'He's a little Superman'
Herald Staff Writer | Hagadone News Network | UPDATED 13 years AGO
MOSES LAKE - Ashton Jenkins turns nine next Monday, a birthday he might have missed out on were it not for his strength and hundreds of prayerful supporters.
This past spring the Moses Lake boy suffered a severe head injury and other wounds when riding as a passenger on an ATV near Lind. The vehicle tipped backward as it climbed a steep embankment, crushing him beneath its weight.
Doctors initially said Ashton would need to overcome some pretty long odds to make it through the first three days following the crash, which left him with a bi-lateral crushed skull and a compound-fractured left femur according to his stepmom, Winter Jenkins.
Although a neurosurgeon was able to operate, a softball-sized indentation in Ashton's skull buried a piece of bone in his brain that couldn't safely be removed without risking death.
"When we got him to Sacred Heart in Spokane they said they couldn't fix the head because there was no way to get the bone out without having him bleed to death," she said. "They said, 'It's up to him now, there's nothing more we can do at this point.'"
Ashton's mom, Lindsay Jenkins-Downs, said when doctors told her they didn't think her son had much of a chance of surviving without severe brain damage. She felt blank at first.
It was the weekend of Mother's Day.
"It's one of those things you see in movies and never think it's going to happen to you until it does," she said. "I felt helpless because parents are supposed to make everything better and I couldn't do anything but sit and wait."
Day three passed and the eight-year-old was still alive. Doctors fixed the compound fracture in his leg and removed fluid from his right lung after he came down with pneumonia. At one point Ashton was hooked up to 27 different machines, Jenkins said.
As his condition began to stabilize, Ashton was moved from the Intensive Care Unit to a quieter ward, where doctors kept him in an induced coma to protect his fragile brain from any light or noise that might have caused a catastrophic, potentially deadly stroke.
His room filled up with stuffed animals and Lego's, Jenkins said; presents delivered by well-wishers from all over the place. A neighbor who barely knew the family offered to mow their lawn while they were away, and Witney Wytko, Ashton's second grade teacher at Knolls Vista Elementary School, organized a series of "get well" art projects.
A family friend set up a Facebook page, "Prayers for Ash," and hundreds of people all over the country began adding Ashton to their prayer lists.
Then, after nearly three weeks, doctors determined Ashton was ready to wake up and took him off the paralytic medication.
"When he woke up he asked how long he'd been here and we told him. He sat up and said, 'We're going home in two hours,'" Jenkins said. "He's a miracle. We really believe all those prayers saved him."
But before he could go home Ashton still faced weeks of intensive occupational therapy, speech therapy, recreational therapy and more. He was confined to a wheelchair with a brace on his leg, and struggled to fight through short-term memory loss and a lack of focus.
Despite this, the first thing Ashton wanted to do once he finally arrived home was help out in the shop, according to his dad, Aaron Jenkins, owner of The Jenkins Family Auto Barn.
"The day he came home he said, 'Aren't we going to work?'" Aaron Jenkins said. "He helped put a radiator in a truck his first day back.

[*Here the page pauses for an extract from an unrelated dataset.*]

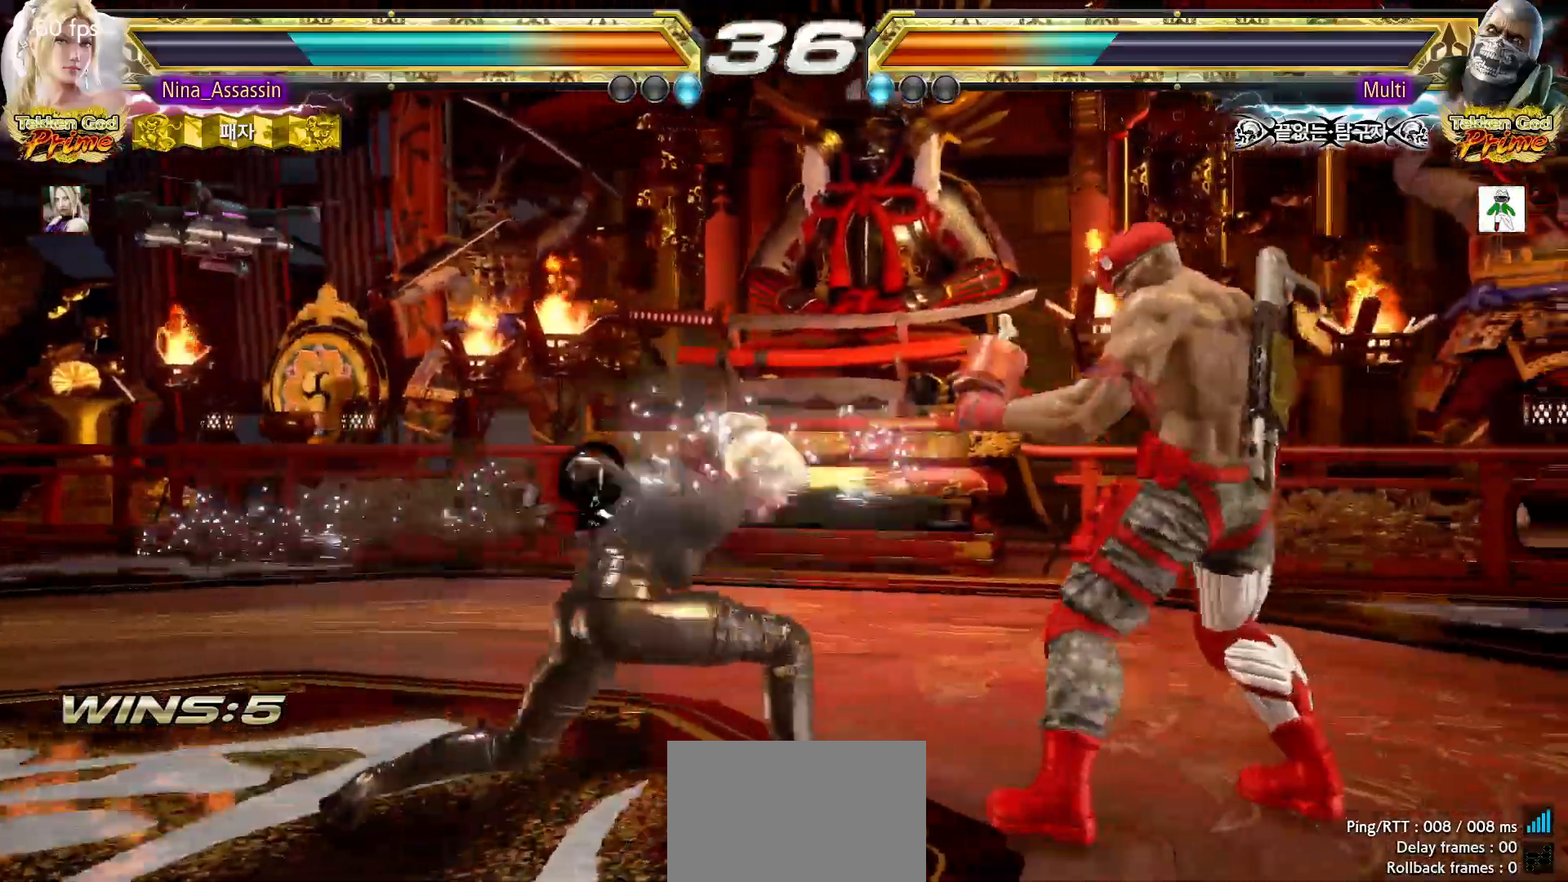
{"dt_ms": 500, "buttons": [], "left_stick": "left", "events": [[100, "left_stick", "left"]]}
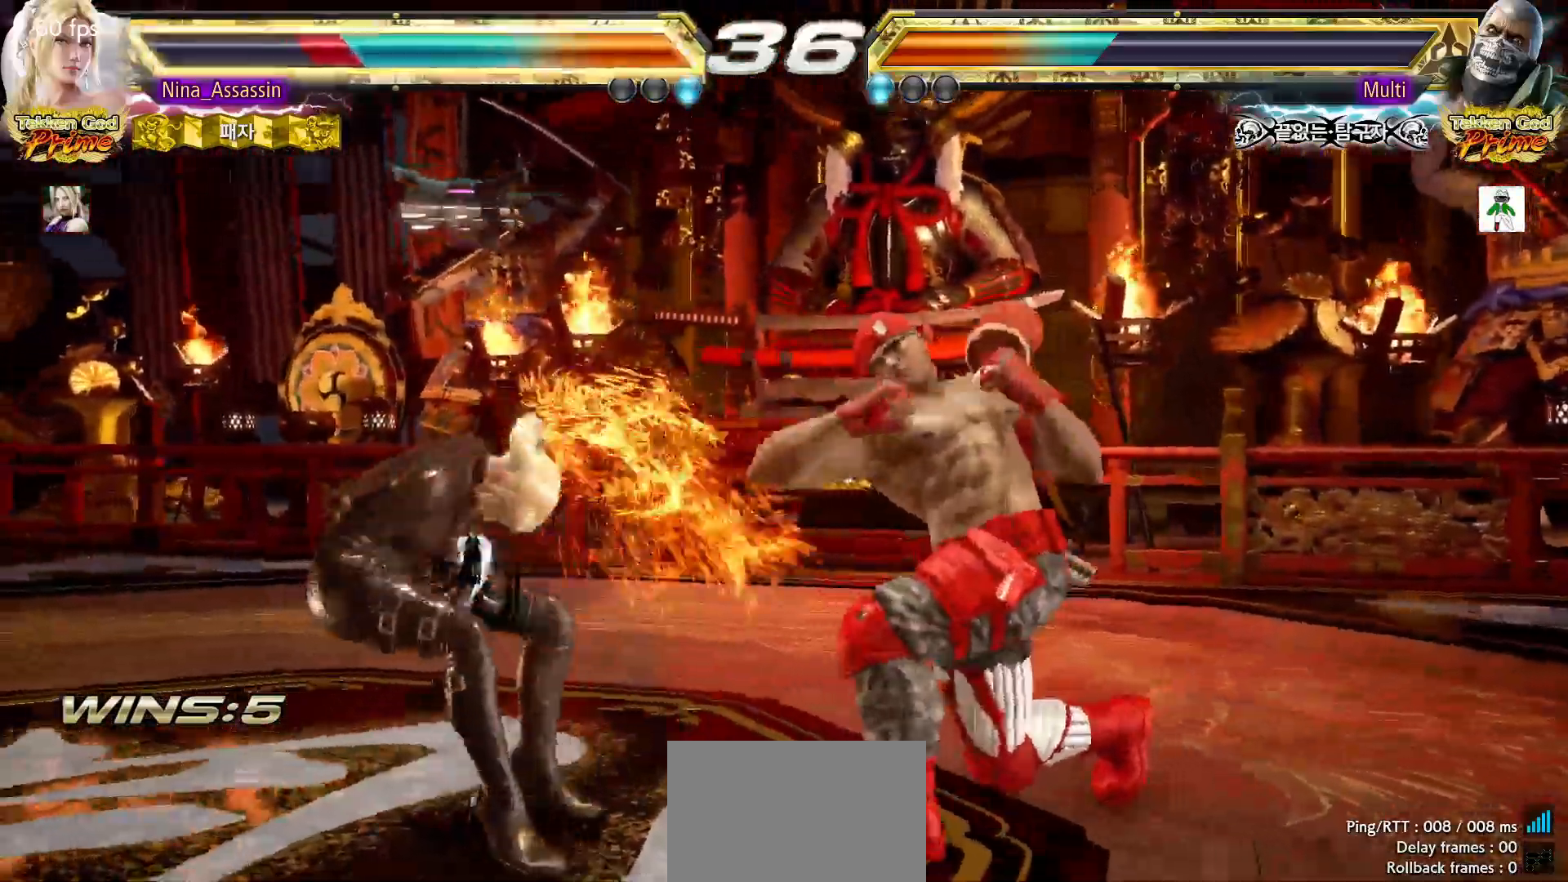
{"dt_ms": 500, "buttons": [], "left_stick": "center"}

He's a little superman."
In July, Ashton completed his fifth and final surgery, an operation to take the hardware out of his leg. Winter Jenkins said although he walks with a slight limp and has to avoid contact sports due to the piece of bone still lodged in his brain, Ashton is the same kid he's always been.
"He's the type of child that when he walks in a room you know he's there - very boisterous," she said. "We were afraid he'd lose that but he hasn't."
Ashton, who missed the tail end of last school year, has since caught up and gets great grades, Jenkins said.
Last week Ashton caught a ride to school in a fire truck, courtesy of the Moses Lake Fire Department and Wytko, who arranged the ride after learning it was something her former student had said he wanted to do while still in the hospital.
"It's just an incredible thing Ashton is with us," Wytko said.
Jenkins-Downs said her son's school has been incredibly supportive throughout the ordeal.
"It was really helpful that people cared," she said. "Witney (Wytko) was a big help."
Although her son will no longer be able to play football or realize his former dream of joining the Army someday, Jenkins-Downs said she's certain he'll find a new path for himself.
"He's an absolutely normal kid but he just can't do certain things his brothers can do. He understands it, but he's totally determined to do what he wants to do and be what he wants to be when he grows up," she said, laughing. "You can't stop him. He's eight years old so it's kind of hard."